As far as search engines are concerned, a site’s homepage is its most important page. The homepage represents the primary content and relevancy for the entire site. The homepage also represents where most backlinks go, which Google counts as "votes."
To date, I have yet to peruse a corporate homepage that focuses a significant amount of content to employment opportunities aside from a Careers link. As a result, employment-related content tends to be relegated to page 2-4 (or worse) of a company site, which is a definite disadvantage when competing with job sites whose whole existence is job content.

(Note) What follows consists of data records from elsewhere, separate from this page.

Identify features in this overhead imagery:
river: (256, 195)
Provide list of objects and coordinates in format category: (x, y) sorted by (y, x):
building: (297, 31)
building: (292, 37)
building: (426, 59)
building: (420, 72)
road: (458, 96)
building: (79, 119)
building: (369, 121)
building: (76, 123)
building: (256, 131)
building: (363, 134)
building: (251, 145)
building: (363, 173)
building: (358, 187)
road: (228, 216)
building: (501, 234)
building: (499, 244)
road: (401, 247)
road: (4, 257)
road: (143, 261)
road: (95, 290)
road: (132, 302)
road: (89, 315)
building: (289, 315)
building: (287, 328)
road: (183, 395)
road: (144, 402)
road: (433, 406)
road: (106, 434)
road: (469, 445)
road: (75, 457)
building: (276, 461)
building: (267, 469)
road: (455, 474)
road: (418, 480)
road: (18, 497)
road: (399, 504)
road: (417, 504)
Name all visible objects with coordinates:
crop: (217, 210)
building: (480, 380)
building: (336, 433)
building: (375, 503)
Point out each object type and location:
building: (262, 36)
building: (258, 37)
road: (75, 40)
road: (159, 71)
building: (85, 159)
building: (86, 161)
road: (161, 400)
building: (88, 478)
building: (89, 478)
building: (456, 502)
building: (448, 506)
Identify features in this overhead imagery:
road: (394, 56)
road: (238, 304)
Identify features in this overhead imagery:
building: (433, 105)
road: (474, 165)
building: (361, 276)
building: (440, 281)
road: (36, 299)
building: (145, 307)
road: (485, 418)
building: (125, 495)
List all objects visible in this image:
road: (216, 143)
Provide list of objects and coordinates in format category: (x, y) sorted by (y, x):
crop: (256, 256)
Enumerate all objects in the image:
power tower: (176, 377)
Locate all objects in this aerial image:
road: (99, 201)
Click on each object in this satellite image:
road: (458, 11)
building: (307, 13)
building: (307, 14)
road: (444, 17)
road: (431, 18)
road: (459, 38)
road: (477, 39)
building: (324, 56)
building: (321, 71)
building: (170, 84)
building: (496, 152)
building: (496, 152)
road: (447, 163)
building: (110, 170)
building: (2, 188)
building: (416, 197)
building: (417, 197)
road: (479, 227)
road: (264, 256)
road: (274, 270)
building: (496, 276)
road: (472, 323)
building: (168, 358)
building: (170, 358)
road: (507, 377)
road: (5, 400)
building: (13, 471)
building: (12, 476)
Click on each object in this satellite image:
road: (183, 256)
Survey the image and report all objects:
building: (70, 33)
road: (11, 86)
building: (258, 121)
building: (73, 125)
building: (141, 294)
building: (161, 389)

The dot-jobs domain empowers employers to create a homepage - again, the most important page to search engines - that is specifically targeted to job content and leverage the power of search engines to evenly go toe-to-toe with job boards.
Now, www.yourcompany.jobs has a fighting chance against www.jobboard.com. In fact, it probably has an advantage.
Example: Most companies and job opportunities are local. Monster, for example, has a very difficult time optimizing for local searches.
In every case I can think of, Monster has to engage in pricey pay-per-click campaigns for anyone searching "Boston jobs," for instance, to find them.
For a local employer, the opportunity to create a dot-jobs Web site, optimized for their own market, enables them to feasibly outrank large boards that can’t organically optimize effectively because of their excessive size and scope.
Small continues to be the new big.










August 3rd, 2005 at 1:21 am
The dot-jobs could be a solution for a better referencing for companies but what convey jobboards through blogs is definetly better. Through tags, key words, speedy referencing, the “jobblog” stays to be the best solution to give firms a wide “job” presence on search engines.